Vorzeige-Grantler der deutschen Rocknation

4.12.2015, 16:00 Uhr
Vorzeige-Grantler der deutschen Rocknation

© Foto: Julia Hoppen/PR

Hübsch eingerichtet hat sich der Mensch in der Moderne. Viel futuristisch geformter Beton in der Höhe und Breite, kantig oder geschwungen. Der Himmel ist strahleblau, die Wolken schmutziggrau und die einzige Pfütze ist eine technoide Fata Morgana. Ein Affe gibt ein Denkmal ab, mit Antennen ausgestattete Enten bevölkern den Platz der himmlischen Ödnis, ein Piratenkopf formt sich aus dem Logo einer globalen Marke. Schön bunt hier, das Leben, aber auch schön rätselhaft, diese Welt.

Das neue Album der Band Fehlfarben trägt den Titel „Über . . . Menschen“, doch was auf dem eingangs beschriebenen Album-Cover auffällt, ist die Anwesenheit der Menschen als kleine stereotype Figuren im Hintergrund. Wirkt die schöne neue Welt so imposanter? Oder will sich da jemand aus der Verantwortung stehlen?

Das wird das resolute Musikerkollektiv, Ende der 1970er Jahre aus der legendären Düsseldorfer Punkszene erwachsen, nicht durchgehen lassen. Sein wütender Sänger Peter Hein ist noch immer der Vorzeige-Grantler der deutschen Rocknation, der nicht müde wird, die politischen, gesellschaftlichen, sozialen und sonstigen Verhältnisse ins Visier zu nehmen.

Das Leben und die Welt sind auf „Über . . . Menschen“ die in einem komplexen Zusammenhang stehenden Begriffe, die einer kritischen Analyse unterzogen werden. Der Mensch spielt dabei natürlich auch eine Rolle. Der Rhythmus ist funky, wenn der Untergang der Welt gleich im ersten Song mit einer ironischen Volte noch einmal abgewendet werden kann. Selbst fortgeschrittener Kulturpessimismus im zweiten und dritten Stück führt nicht zur Katastrophe, denn „letztlich ist es unsere Welt“. Was Hein nicht davon abhält, danach gegen Berliner Verhältnisse allgemein und Berliner Hipster im Besonderen zu schimpfen – zum aufgeregten Disco-Beat von „Rein oder raus“ und zum schluffigen Reggae-Beat von „Urban Innozenz“.
_ _ _ _ _ _ _
- _Was zu tun ist_
1. Übertrage diesen Satz aus dem Text über das Fehlfarben-Album ins Englische: „Der Mensch spielt dabei natürlich auch eine Rolle.“
2. Schreib den Text über das Fehlfarben-Album nach seinem letzten Satz weiter.
Die Zeilen stammen aus einer anderen Quelle als der Text über das Fehlfarben-Album.

- _Bereitgestellte Daten_
_ _ _ _ _ _ _
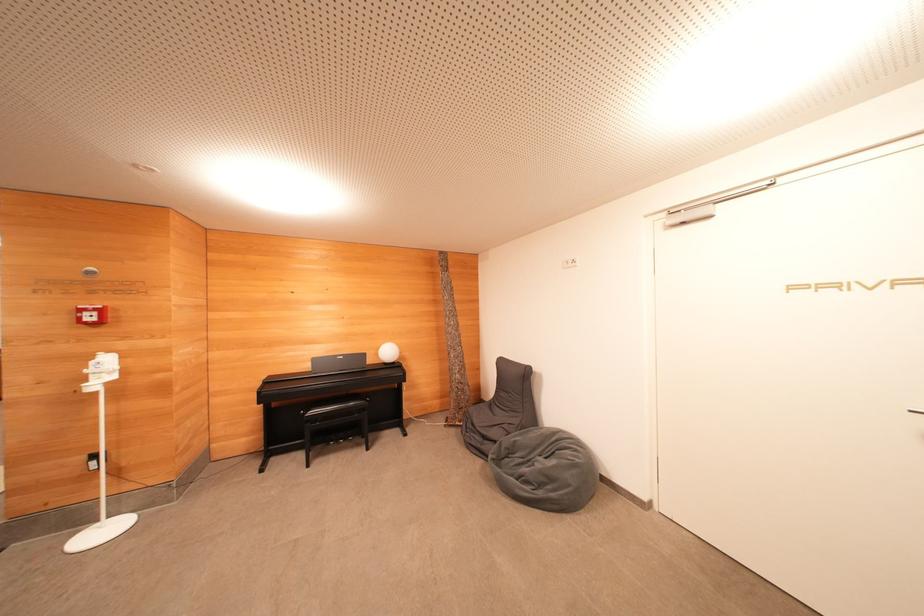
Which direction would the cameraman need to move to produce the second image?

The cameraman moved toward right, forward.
_ _ _ _ _ _ _
- _Antworten je Aufgabe_
1. Naturally, humans also play a role in this.

2.
Doch die Fehlfarben haben ihre Lektion in Dialektik gelernt. Rigorismus und Relativismus passen bei ihnen mittlerweile in ein kämpferisches Lied: Erst heißt es in „Schmerz Wut Genuss Mut“: „Oligarch, leck mich am Arsch!“, dann folgt wenig später die Aufforderung: „Genießen wir einfach gemeinsam das Leben, was Besseres als hier, wo soll es das geben!“ Zwischendrin verstörte Sounds und schräge Feedbacks, kein Wunder, wenn zwei Sichtweisen so unvermittelt aufeinanderprallen. Ein Chor leistet erste Hilfe mit kurzen Anweisungen wie „Jammere nicht!“ und „Gräme dich nicht!“. Im balladesken Akustikgitarrennebel von „Wir allein“ fordert Peter Hein sogar zu egoistischen Lebensplanungen auf.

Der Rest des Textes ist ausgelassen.